SOURCE PASSAGE
The alternative sentence requires somewhat more discussion. We recognize that we have relied on a district court’s expression of an alternative sentence in determining that Booker error was harmless. See, e.g., United States v. Serrano-Dominguez, 406 F.3d 1221, 1224 (10th Cir.2005). But those cases are readily distinguishable. In those cases the district court had correctly calculated the Guidelines sentencing range. The question was only whether the district court, if it had known that it had discretion to vary from the Guidelines range, would have exercised that discretion. A statement by the district court that it would not do so was an answer to that question. See id. (court stated that in fashioning alternative sentence under § 3553(a) the court would apply “precisely the same sentence as the guidelines require” (internal quotation marks omitted)).

DATA SECTION
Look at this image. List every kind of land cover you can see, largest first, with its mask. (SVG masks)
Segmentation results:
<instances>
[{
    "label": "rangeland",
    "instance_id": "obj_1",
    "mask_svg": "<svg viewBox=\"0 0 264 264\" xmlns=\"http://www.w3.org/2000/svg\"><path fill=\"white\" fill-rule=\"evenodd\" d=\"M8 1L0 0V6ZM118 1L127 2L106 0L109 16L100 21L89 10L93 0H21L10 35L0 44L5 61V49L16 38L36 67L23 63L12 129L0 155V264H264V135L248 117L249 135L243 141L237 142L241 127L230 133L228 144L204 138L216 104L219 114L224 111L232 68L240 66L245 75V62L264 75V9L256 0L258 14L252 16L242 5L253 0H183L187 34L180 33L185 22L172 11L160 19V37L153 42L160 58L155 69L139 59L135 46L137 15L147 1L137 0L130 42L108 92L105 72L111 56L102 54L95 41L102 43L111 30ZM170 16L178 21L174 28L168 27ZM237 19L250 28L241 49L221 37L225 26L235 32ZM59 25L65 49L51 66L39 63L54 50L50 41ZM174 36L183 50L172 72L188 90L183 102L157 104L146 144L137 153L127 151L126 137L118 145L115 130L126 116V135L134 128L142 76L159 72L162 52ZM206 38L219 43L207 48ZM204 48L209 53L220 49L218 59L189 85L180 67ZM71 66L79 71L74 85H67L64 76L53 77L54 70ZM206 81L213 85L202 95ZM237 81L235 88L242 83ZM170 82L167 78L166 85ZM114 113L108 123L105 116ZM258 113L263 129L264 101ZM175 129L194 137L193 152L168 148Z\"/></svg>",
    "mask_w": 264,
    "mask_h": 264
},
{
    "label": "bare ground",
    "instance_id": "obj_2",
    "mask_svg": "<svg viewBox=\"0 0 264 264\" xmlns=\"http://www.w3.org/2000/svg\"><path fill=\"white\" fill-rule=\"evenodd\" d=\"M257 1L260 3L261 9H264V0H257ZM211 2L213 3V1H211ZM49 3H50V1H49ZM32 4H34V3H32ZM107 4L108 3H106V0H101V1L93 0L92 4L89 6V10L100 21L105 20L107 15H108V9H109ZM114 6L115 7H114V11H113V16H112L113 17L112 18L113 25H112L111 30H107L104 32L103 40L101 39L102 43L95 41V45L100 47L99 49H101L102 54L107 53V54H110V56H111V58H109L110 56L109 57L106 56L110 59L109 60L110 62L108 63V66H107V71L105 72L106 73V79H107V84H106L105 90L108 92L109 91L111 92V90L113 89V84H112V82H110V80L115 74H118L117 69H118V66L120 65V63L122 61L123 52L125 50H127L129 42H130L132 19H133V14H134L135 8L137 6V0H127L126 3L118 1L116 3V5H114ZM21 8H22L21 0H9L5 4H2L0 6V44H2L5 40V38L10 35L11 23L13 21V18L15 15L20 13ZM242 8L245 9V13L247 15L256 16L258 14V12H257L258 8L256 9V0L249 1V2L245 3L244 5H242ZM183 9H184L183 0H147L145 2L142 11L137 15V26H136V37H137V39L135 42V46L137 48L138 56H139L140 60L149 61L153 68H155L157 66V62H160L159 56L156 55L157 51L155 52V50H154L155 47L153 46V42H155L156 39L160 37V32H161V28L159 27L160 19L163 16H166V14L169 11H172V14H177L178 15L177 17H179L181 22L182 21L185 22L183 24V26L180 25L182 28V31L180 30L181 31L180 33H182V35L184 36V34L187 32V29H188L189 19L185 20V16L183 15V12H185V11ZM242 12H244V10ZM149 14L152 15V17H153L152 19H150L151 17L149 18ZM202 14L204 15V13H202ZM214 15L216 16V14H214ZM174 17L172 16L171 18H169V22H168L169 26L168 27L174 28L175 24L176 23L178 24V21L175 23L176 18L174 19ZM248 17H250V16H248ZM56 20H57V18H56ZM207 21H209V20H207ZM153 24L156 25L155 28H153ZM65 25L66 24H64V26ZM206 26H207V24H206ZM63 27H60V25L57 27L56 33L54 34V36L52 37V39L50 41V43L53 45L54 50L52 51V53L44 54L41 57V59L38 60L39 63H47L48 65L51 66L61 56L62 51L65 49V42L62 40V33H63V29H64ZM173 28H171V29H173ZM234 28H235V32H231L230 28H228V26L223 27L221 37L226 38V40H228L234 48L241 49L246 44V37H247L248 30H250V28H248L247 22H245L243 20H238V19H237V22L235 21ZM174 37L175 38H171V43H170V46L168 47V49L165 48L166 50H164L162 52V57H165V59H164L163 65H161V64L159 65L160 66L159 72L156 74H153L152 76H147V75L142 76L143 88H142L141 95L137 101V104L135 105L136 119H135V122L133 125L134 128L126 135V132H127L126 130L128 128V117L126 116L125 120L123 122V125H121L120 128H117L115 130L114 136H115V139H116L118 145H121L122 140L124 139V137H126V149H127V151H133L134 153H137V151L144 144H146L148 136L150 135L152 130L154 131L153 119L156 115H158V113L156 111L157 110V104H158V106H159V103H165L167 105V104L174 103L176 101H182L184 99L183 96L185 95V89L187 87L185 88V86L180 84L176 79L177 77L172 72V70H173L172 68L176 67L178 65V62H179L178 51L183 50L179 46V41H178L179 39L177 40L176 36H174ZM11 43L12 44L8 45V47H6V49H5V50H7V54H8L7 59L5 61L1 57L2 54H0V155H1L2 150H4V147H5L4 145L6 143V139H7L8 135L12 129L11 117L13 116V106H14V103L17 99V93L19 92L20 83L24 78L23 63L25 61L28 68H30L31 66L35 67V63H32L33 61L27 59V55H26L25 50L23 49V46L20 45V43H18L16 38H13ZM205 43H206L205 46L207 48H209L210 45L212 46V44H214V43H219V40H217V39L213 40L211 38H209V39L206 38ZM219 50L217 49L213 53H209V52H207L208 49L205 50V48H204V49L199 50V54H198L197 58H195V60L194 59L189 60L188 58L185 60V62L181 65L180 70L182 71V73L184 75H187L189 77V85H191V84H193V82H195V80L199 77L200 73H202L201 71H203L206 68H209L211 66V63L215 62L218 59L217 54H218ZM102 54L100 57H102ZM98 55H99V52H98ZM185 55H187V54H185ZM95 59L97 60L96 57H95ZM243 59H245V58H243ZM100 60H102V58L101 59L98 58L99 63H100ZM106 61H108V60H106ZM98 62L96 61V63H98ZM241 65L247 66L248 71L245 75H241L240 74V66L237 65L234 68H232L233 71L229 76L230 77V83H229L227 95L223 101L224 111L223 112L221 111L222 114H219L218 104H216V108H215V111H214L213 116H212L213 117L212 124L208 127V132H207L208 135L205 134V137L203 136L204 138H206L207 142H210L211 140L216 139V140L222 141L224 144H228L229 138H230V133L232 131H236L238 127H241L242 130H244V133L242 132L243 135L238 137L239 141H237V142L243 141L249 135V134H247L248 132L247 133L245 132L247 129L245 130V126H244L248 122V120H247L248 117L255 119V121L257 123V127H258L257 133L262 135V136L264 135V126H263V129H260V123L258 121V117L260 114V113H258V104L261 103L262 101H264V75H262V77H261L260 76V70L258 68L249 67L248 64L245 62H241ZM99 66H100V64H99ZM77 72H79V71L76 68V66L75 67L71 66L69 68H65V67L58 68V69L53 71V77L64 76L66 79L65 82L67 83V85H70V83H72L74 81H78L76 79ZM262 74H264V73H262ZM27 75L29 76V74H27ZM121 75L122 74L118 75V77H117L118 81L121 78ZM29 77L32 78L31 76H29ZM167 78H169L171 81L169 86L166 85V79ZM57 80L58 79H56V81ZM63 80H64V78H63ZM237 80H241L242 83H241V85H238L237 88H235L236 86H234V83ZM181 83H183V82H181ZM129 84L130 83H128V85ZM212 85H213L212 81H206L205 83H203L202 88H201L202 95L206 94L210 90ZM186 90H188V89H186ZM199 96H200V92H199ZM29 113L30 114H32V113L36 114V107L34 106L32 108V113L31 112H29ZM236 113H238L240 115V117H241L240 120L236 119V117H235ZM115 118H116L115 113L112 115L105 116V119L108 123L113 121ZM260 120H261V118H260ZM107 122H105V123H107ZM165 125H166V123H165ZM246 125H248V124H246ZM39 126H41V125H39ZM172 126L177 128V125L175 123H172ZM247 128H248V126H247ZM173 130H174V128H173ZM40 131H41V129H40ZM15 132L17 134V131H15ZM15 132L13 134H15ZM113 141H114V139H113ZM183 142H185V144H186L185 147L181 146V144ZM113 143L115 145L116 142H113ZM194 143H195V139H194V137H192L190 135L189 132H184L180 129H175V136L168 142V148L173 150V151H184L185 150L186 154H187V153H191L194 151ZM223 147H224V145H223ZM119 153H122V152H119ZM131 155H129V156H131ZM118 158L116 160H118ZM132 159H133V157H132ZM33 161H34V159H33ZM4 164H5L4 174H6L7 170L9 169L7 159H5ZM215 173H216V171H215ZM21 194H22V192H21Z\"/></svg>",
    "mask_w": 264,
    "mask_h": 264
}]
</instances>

ABOUT THIS EXERCISE
Quote the passage on the alternative sentence from "The alternative sentence" up to and including "quotation marks omitted)).".

OUTPUT OF THE EXERCISE
The alternative sentence requires somewhat more discussion. We recognize that we have relied on a district court’s expression of an alternative sentence in determining that Booker error was harmless. See, e.g., United States v. Serrano-Dominguez, 406 F.3d 1221, 1224 (10th Cir.2005). But those cases are readily distinguishable. In those cases the district court had correctly calculated the Guidelines sentencing range. The question was only whether the district court, if it had known that it had discretion to vary from the Guidelines range, would have exercised that discretion. A statement by the district court that it would not do so was an answer to that question. See id. (court stated that in fashioning alternative sentence under § 3553(a) the court would apply “precisely the same sentence as the guidelines require” (internal quotation marks omitted)).